# Problem to work on
Determine how many of the lines below include "חפשו", then respond with that number and no other text.

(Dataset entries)
+++

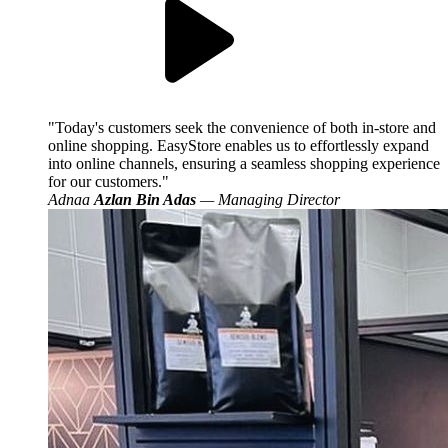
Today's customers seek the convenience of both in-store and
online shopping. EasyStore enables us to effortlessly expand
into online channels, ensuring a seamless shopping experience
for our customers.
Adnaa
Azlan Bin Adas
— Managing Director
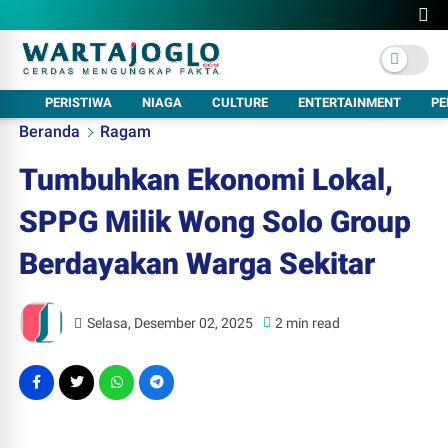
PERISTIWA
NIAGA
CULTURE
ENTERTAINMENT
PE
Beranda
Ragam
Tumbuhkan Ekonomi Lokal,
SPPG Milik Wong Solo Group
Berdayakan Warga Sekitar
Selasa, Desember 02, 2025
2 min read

+++

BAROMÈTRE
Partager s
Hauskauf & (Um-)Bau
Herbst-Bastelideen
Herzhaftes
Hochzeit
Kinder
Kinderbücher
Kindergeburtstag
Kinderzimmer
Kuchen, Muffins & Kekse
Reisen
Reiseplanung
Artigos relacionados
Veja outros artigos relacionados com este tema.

+++

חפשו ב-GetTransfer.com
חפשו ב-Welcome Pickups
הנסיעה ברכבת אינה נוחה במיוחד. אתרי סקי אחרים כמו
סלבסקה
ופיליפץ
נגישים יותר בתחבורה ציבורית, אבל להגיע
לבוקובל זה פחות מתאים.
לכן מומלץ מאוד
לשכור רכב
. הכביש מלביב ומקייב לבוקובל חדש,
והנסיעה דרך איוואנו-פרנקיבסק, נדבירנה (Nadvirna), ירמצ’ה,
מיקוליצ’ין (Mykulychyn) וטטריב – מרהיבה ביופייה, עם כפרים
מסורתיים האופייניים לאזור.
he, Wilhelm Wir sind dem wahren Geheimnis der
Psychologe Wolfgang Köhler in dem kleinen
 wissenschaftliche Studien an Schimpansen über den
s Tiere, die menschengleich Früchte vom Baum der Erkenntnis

+++

# Exercise output
2